I found myself scribbling notes, writing down Bukowski quotes. "Love is a fog that burns with the first daylight of reality," said Bukowski. "Love is a drug from hell," he added.
Talking about why he turned from prose to poetry early in his career, he called poetry "a seflish form where you can scream a little bit. I guess I needed to scream a little bit."
Bukowski once said that Walt Disney and Mickey Mouse ruined America. In the documentary, a friend explained that Bukowski "could not handle the fact that the power over multimillions of human beings was in the hands of this three-fingered foolish creature that taught you nothing whatsoever, that expressed nothing real, total absurd fucking fantasy—not even good, not even creative. He was appalled by Mickey Mouse."
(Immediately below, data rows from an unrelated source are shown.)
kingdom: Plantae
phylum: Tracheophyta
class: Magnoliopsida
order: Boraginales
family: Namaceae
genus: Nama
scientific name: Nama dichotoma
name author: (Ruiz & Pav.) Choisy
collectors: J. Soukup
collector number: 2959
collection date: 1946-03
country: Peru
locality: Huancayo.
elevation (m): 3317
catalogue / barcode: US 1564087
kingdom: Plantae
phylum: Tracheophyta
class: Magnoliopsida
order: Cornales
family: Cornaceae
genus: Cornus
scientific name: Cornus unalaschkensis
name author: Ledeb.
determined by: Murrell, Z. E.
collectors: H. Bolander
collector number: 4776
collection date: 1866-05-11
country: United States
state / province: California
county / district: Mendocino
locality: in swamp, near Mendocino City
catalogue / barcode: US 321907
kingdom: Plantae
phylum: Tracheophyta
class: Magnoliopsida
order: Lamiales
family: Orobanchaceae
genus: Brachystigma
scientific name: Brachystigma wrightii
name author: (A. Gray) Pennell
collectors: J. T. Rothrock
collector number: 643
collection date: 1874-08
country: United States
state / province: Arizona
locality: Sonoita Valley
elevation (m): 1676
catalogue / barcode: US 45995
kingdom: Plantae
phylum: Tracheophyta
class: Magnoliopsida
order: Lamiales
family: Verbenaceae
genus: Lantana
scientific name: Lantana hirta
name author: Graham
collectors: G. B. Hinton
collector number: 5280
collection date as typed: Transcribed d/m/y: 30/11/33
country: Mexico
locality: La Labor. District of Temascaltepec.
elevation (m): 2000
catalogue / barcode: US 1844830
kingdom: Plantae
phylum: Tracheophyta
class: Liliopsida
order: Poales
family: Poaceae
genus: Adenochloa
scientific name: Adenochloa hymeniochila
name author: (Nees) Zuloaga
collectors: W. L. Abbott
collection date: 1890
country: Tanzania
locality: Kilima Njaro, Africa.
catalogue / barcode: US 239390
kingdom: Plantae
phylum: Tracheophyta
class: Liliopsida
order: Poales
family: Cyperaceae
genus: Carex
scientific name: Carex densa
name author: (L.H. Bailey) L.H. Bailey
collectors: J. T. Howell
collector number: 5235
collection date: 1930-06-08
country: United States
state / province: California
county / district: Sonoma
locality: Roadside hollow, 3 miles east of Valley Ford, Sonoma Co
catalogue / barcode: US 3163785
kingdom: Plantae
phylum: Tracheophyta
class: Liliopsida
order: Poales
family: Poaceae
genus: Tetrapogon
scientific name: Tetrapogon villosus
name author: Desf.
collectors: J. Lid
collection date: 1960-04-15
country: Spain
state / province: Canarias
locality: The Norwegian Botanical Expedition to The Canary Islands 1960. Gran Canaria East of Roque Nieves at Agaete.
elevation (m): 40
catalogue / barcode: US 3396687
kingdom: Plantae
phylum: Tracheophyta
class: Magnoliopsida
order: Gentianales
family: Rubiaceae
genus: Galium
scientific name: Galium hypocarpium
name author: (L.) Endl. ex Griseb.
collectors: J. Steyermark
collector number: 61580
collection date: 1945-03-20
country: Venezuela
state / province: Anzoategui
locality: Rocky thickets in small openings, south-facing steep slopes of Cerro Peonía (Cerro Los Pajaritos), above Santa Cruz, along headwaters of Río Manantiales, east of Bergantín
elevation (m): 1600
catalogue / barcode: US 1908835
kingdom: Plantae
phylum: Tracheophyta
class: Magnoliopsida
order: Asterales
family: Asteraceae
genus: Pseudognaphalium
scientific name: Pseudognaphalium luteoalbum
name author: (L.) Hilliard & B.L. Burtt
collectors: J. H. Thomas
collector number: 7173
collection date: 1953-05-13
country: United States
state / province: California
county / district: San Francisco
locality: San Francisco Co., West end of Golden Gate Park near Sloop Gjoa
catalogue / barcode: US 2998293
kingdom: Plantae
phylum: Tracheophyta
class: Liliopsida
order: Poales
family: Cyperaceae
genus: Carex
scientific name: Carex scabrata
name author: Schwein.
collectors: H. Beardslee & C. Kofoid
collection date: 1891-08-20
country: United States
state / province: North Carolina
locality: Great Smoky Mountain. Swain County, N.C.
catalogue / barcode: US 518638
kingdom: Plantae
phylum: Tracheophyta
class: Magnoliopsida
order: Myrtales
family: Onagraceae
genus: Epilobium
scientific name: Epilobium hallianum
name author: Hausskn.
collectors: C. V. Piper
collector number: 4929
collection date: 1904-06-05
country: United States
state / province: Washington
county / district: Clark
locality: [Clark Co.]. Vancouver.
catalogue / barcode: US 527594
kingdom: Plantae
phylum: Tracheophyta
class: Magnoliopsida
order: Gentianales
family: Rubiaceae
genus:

But reality, he could deal with. He suffered from ulcers as a young man. "Blood came out of my mouth and out of my ass," he recalls. "You'd be surprised how much blood there is in a person. It keeps coming. And it's purple."
"You know what I think I ought to think?" I wrote, swept off by good language. "I shouldn't feel sheepish about having once believed that I could be a better writer than Ernest Hemingway and as good as F. Scott Fitzgerald and maybe E.E. Cummings. I should be glad I once felt that way. And any writer who never did feel that way ought to be jealous of David Murray, age 20. He was a great writer in the making—and he lived to tell the tale!"
I also wrote a short letter to the current appalling foolish creature:
Dear Donald Trump,
Quit wiping your shit all over me, and my country.
Sincerely,
David Murray
It was quite an evening. I awoke the next day not feeling hungover, as much as feeling I'd been up late, working.